CCLP and NCCP used these tools to show how three state policy reforms could significantly improve economic security of low-income Colorado families with children in this policy brief. Among the findings:

  • Universal prekindergarten – A large body of research shows that high-quality prekindergarten for four-year-olds substantially improves children’s skills and early learning in language, reading and math skills and helps them arrive better prepared for kindergarten. Colorado ranks 35th in the nation in state preschool spending per child enrolled. Eligibility for state-funded prekindergarten for 4-year-olds is presently limited to children with one or more of 10 defined risk factors, including a family income of less than 185 percent of the Federal Poverty Guideline. A free and universal state program would go a long way to reduce the burden of paying for high-quality childcare for Colorado families who don’t receive a childcare subsidy. The tool showed that such a program would save a single-parent family in Denver with one 4-year-old and one 8-year-old thousands of dollars a year in out-of-pocket childcare expenses when the parent generates up to $49,920 in income annually – even though such a family would lose SNAP and Medicaid benefits when their income exceeds $29,000 a year.
  • Full-Day Kindergarten – Evidence shows that children attending full-day kindergarten develop stronger academic skills and are better prepared to start first grade. As in the case with universal prekindergarten, a free and universal kindergarten program also would save Colorado working families a significant amount of out-of-pocket childcare expense. Modeling with the FRS shows that transitioning from half-day to full-day kindergarten for a two-parent family with one 5-year-old and one 7-year-old child in Eagle county would save the family $2,173 in annual childcare costs when both parents are working full time at the Colorado minimum wage of $8.23 per hour and earning a combined annual income of $34,237.

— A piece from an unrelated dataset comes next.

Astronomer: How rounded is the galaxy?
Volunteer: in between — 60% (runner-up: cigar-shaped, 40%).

  • Child Tax Credit and Earned Income Tax Credit – While universal prekindergarten and all-day kindergarten would reduce expenses for low-income families, implementing two state income tax credits will add modestly to family resources. According to the simulator, a two-parent family with one 2-year-old and one 5-year-old in Alamosa County would benefit from an Earned Income Tax Credit recently activated by the Colorado General Assembly and a state Child Tax Credit that has yet to take effect. The tools showed that with the EITC alone, a family is better off by $330. With both the EITC and the CTC, the family is better off by $930.

While Colorado is faring better than the nation as a whole in terms of the economic recovery, it’s clear that too many of its kids are enmeshed in a cycle of poverty. CCLP and NCCP hopes that these tools will enable policymakers and those who serve low-income families to tailor policy to improve economic security moving forward.